Supplied data

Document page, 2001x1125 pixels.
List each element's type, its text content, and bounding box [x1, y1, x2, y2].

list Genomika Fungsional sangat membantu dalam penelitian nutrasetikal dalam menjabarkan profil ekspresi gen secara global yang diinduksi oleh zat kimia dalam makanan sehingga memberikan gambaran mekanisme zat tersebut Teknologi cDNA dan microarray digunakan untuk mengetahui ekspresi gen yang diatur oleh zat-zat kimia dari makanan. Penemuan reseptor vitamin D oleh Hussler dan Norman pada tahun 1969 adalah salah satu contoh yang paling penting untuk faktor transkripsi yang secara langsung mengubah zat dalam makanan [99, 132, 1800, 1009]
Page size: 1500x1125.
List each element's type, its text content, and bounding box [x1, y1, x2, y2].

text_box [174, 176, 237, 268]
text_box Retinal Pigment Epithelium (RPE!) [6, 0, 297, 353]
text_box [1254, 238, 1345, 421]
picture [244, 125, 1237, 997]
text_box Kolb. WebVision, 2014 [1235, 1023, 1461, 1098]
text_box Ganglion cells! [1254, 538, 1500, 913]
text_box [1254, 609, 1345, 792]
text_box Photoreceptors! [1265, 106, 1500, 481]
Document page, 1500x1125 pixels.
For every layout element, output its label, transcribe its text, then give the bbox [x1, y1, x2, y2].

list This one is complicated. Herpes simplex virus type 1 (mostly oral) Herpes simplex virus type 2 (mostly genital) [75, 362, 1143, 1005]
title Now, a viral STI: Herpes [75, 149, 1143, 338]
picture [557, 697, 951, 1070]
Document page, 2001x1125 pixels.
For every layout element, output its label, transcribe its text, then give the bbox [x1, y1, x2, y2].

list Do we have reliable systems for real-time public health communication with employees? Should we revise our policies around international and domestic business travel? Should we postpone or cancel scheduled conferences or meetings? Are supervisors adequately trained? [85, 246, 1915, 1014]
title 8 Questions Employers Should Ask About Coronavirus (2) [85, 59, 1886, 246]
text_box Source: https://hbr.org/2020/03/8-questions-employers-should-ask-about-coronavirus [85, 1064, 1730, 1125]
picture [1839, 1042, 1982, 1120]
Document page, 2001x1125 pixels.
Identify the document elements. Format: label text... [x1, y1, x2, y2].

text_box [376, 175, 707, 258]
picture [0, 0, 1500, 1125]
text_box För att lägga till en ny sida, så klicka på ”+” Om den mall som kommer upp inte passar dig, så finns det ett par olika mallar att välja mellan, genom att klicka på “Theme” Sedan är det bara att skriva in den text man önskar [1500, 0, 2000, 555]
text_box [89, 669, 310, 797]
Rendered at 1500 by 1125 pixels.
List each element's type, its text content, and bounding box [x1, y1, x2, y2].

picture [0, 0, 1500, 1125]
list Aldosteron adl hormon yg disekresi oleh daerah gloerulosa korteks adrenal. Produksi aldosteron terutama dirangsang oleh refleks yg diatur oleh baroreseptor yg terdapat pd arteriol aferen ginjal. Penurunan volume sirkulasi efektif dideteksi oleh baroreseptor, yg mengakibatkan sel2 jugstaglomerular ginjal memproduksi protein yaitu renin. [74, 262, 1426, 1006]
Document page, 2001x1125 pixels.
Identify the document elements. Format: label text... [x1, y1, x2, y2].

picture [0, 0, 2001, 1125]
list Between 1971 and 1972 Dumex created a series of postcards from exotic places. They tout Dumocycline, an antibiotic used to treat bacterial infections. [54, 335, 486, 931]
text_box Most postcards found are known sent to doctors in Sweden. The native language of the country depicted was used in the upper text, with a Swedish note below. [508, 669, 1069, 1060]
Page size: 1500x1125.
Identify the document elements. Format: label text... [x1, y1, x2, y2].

Exercise description
Repeat the material word for word, with no line missing.

Response for this exercise
Document page, 2001x1125 pixels.
List each element's type, its text content, and bounding box [x1, y1, x2, y2].

list Genomika Fungsional sangat membantu dalam penelitian nutrasetikal dalam menjabarkan profil ekspresi gen secara global yang diinduksi oleh zat kimia dalam makanan sehingga memberikan gambaran mekanisme zat tersebut Teknologi cDNA dan microarray digunakan untuk mengetahui ekspresi gen yang diatur oleh zat-zat kimia dari makanan. Penemuan reseptor vitamin D oleh Hussler dan Norman pada tahun 1969 adalah salah satu contoh yang paling penting untuk faktor transkripsi yang secara langsung mengubah zat dalam makanan [99, 132, 1800, 1009]
Page size: 1500x1125.
List each element's type, its text content, and bounding box [x1, y1, x2, y2].

text_box [174, 176, 237, 268]
text_box Retinal Pigment Epithelium (RPE!) [6, 0, 297, 353]
text_box [1254, 238, 1345, 421]
picture [244, 125, 1237, 997]
text_box Kolb. WebVision, 2014 [1235, 1023, 1461, 1098]
text_box Ganglion cells! [1254, 538, 1500, 913]
text_box [1254, 609, 1345, 792]
text_box Photoreceptors! [1265, 106, 1500, 481]
Document page, 1500x1125 pixels.
For every layout element, output its label, transcribe its text, then give the bbox [x1, y1, x2, y2].

list This one is complicated. Herpes simplex virus type 1 (mostly oral) Herpes simplex virus type 2 (mostly genital) [75, 362, 1143, 1005]
title Now, a viral STI: Herpes [75, 149, 1143, 338]
picture [557, 697, 951, 1070]
Document page, 2001x1125 pixels.
For every layout element, output its label, transcribe its text, then give the bbox [x1, y1, x2, y2].

list Do we have reliable systems for real-time public health communication with employees? Should we revise our policies around international and domestic business travel? Should we postpone or cancel scheduled conferences or meetings? Are supervisors adequately trained? [85, 246, 1915, 1014]
title 8 Questions Employers Should Ask About Coronavirus (2) [85, 59, 1886, 246]
text_box Source: https://hbr.org/2020/03/8-questions-employers-should-ask-about-coronavirus [85, 1064, 1730, 1125]
picture [1839, 1042, 1982, 1120]
Document page, 2001x1125 pixels.
Identify the document elements. Format: label text... [x1, y1, x2, y2].

text_box [376, 175, 707, 258]
picture [0, 0, 1500, 1125]
text_box För att lägga till en ny sida, så klicka på ”+” Om den mall som kommer upp inte passar dig, så finns det ett par olika mallar att välja mellan, genom att klicka på “Theme” Sedan är det bara att skriva in den text man önskar [1500, 0, 2000, 555]
text_box [89, 669, 310, 797]
Rendered at 1500 by 1125 pixels.
List each element's type, its text content, and bounding box [x1, y1, x2, y2].

picture [0, 0, 1500, 1125]
list Aldosteron adl hormon yg disekresi oleh daerah gloerulosa korteks adrenal. Produksi aldosteron terutama dirangsang oleh refleks yg diatur oleh baroreseptor yg terdapat pd arteriol aferen ginjal. Penurunan volume sirkulasi efektif dideteksi oleh baroreseptor, yg mengakibatkan sel2 jugstaglomerular ginjal memproduksi protein yaitu renin. [74, 262, 1426, 1006]
Document page, 2001x1125 pixels.
Identify the document elements. Format: label text... [x1, y1, x2, y2].

picture [0, 0, 2001, 1125]
list Between 1971 and 1972 Dumex created a series of postcards from exotic places. They tout Dumocycline, an antibiotic used to treat bacterial infections. [54, 335, 486, 931]
text_box Most postcards found are known sent to doctors in Sweden. The native language of the country depicted was used in the upper text, with a Swedish note below. [508, 669, 1069, 1060]
Page size: 1500x1125.
Identify the document elements. Format: label text... [x1, y1, x2, y2].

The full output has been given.